--- Exercise inputs Enclosed Below ---

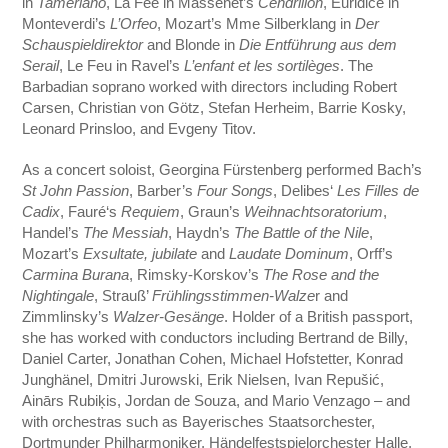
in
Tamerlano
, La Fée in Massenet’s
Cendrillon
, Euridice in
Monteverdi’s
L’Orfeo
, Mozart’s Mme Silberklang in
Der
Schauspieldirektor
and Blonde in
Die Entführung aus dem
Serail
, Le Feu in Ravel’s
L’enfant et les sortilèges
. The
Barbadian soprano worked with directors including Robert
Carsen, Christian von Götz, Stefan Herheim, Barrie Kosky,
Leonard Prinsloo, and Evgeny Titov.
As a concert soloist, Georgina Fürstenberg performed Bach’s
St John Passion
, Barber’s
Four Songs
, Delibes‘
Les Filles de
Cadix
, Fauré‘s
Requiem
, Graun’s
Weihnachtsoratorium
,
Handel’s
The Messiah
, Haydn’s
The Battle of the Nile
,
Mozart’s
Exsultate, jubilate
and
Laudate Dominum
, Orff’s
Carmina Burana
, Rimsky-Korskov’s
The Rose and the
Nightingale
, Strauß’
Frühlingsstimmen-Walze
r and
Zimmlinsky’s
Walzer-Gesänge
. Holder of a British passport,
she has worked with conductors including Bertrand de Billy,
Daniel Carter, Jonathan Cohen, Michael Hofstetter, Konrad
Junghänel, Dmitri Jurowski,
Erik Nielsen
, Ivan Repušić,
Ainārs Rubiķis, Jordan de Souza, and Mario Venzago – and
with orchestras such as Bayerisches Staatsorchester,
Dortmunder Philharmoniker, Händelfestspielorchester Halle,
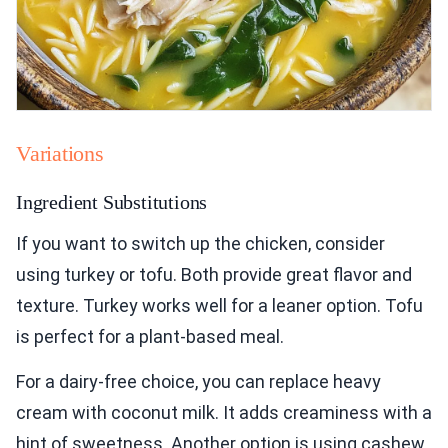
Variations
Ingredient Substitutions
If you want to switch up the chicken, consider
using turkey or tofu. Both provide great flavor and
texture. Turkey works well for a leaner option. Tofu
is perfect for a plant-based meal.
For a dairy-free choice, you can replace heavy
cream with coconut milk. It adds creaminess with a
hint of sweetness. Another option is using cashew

--- End of Enclosed Exercise inputs ---
--- Exercise inputs Enclosed Below ---

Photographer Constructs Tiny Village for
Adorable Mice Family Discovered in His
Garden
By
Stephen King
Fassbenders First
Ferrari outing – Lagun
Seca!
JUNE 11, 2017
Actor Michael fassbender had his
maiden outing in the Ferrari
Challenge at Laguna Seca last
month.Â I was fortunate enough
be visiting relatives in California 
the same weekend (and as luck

--- End of Enclosed Exercise inputs ---
--- Exercise inputs Enclosed Below ---

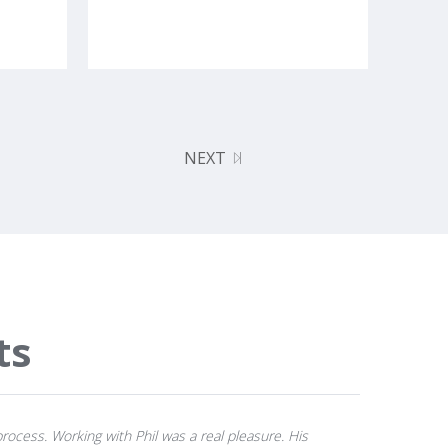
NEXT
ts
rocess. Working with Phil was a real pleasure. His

--- End of Enclosed Exercise inputs ---

■ What is being asked ■
Gather each line of the listing containing the word "worked" and show it.

■ Task answer ■
Barbadian soprano worked with directors including Robert
she has worked with conductors including Bertrand de Billy,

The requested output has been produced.